“回父皇另一人乃是当代经学大师郑玄。”刘逸如实说道。
“皇儿你如何知道这二人?你可是从来没有出过宫,是皇后告诉你的还是皇奶奶她告诉你的?”刘宏奇怪的问道,见刘逸一直摇头又问道:“莫非是张让告诉你的?”
“回陛下,奴才也正奇怪呢?这些事奴才说都没说过啊!”一旁的张让解释道,他心里也是奇怪的紧,刘逸为何会知道这些?
“哦…奇怪了,那皇儿你是怎么知道的?”刘宏此刻是一头雾水。
“不瞒父皇,没有人告诉儿臣,是儿臣脑子里生来就有的。
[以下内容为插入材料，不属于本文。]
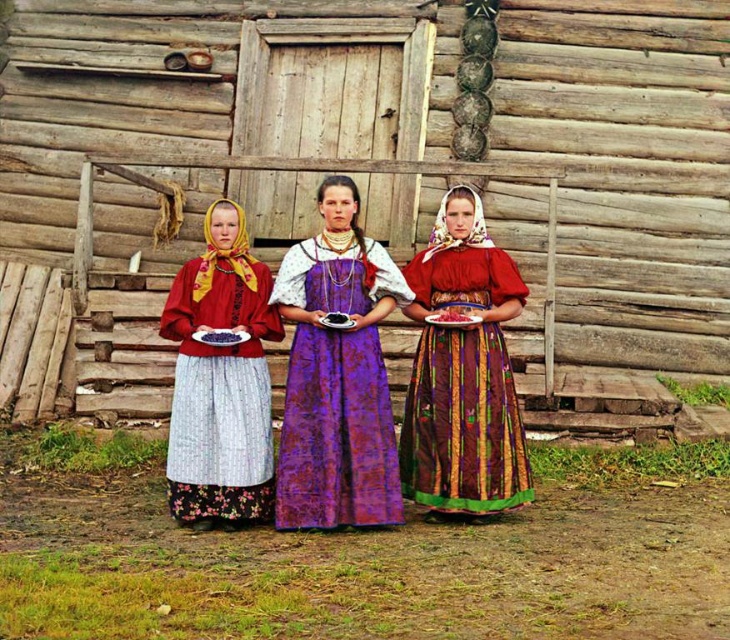
In the scene shown: You are a photographer standing in front of the rustic wooden cabin. You notice the matte red dress at center and the red glossy plate at center. Which object is nearer to you?

The matte red dress at center is closer to the viewer than the red glossy plate at center.

Based on the scene description, where is the matte red dress at center located in the image?

The matte red dress at center is located at the 2D coordinates point (464, 371).

You are a photographer taking a picture of the matte red dress at center and the red glossy plate at center. Which object should you focus on first if you want the dress to be in sharp focus while the plate is slightly blurred?

You should focus on the matte red dress at center first because it is positioned under the red glossy plate at center, so focusing on the dress will keep it sharp while the plate might be slightly out of focus depending on the depth of field.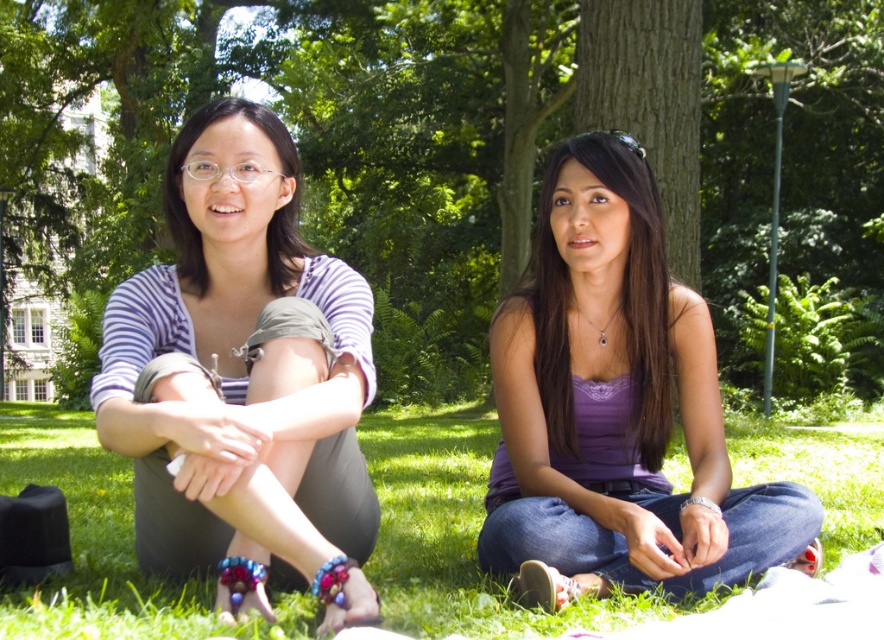
Which of these two, purple fabric tank top at center or matte purple blouse at left, stands taller?

Standing taller between the two is purple fabric tank top at center.

Does purple fabric tank top at center come behind matte purple blouse at left?

No, it is in front of matte purple blouse at left.

What do you see at coordinates (616, 408) in the screenshot? I see `purple fabric tank top at center` at bounding box center [616, 408].

Where is `purple fabric tank top at center`? purple fabric tank top at center is located at coordinates (616, 408).

Can you confirm if purple satin top at center is smaller than matte purple blouse at left?

Yes, purple satin top at center is smaller than matte purple blouse at left.

Is point (545, 273) farther from viewer compared to point (194, 120)?

Yes, it is behind point (194, 120).

Locate an element on the screen. This screenshot has width=884, height=640. purple satin top at center is located at coordinates (620, 298).

Who is lower down, striped fabric shirt at left or matte purple blouse at left?

Positioned lower is striped fabric shirt at left.

Where is `striped fabric shirt at left`? The image size is (884, 640). striped fabric shirt at left is located at coordinates (242, 380).

At what (x,y) coordinates should I click in order to perform the action: click on striped fabric shirt at left. Please return your answer as a coordinate pair (x, y). The height and width of the screenshot is (640, 884). Looking at the image, I should click on (242, 380).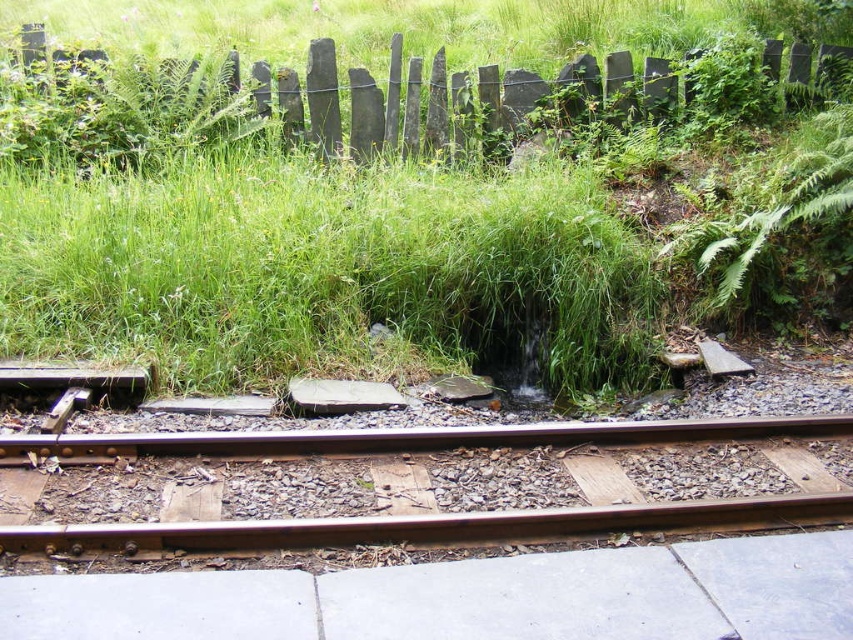
Does green grass at center appear on the right side of rusty metal fence at upper center?

No, green grass at center is not to the right of rusty metal fence at upper center.

Is point (28, 252) behind point (764, 51)?

That is False.

At what (x,y) coordinates should I click in order to perform the action: click on green grass at center. Please return your answer as a coordinate pair (x, y). The height and width of the screenshot is (640, 853). Looking at the image, I should click on (297, 243).

Can you confirm if green grass at center is positioned to the right of brown wooden train track at center?

In fact, green grass at center is to the left of brown wooden train track at center.

Is green grass at center bigger than brown wooden train track at center?

No, green grass at center is not bigger than brown wooden train track at center.

Between point (283, 220) and point (326, 444), which one is positioned in front?

Point (326, 444) is in front.

At what (x,y) coordinates should I click in order to perform the action: click on green grass at center. Please return your answer as a coordinate pair (x, y). The image size is (853, 640). Looking at the image, I should click on (297, 243).

Does point (811, 444) lie behind point (409, 90)?

No, it is not.

Can you confirm if brown wooden train track at center is positioned below rusty metal fence at upper center?

Indeed, brown wooden train track at center is positioned under rusty metal fence at upper center.

Is point (369, 508) positioned behind point (796, 58)?

No, (369, 508) is in front of (796, 58).

Identify the location of brown wooden train track at center. (440, 480).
”刘逸一时嘴快说漏了,眼睛一转又想出了一个很好的借口,与其无止境的找理由来隐瞒,不如半真半假找一个很好的借口搪塞。
“哦,皇儿,快说说怎么回事?”刘宏一听,那还得了,莫非真有生而知之者?
“父皇,是这样的,自从儿臣能思考时,儿臣的脑子里总是出现一些画面,有时候模糊不清,有事很清晰,至于这二人便是脑子出现过,并告诉儿臣,此二人皆是一代大儒,于儿臣有用,所以儿臣才会知道二人。”刘逸满口胡诌着,反正以后可能某些方面都要漏出一丝丝马脚,不如自己找个借口给他们打个预防,免得到时候到处找借口,反正自己出生的时候也是天降异象,以古人的迷信,再加上自己的确是出生不凡,反倒让人容易相信。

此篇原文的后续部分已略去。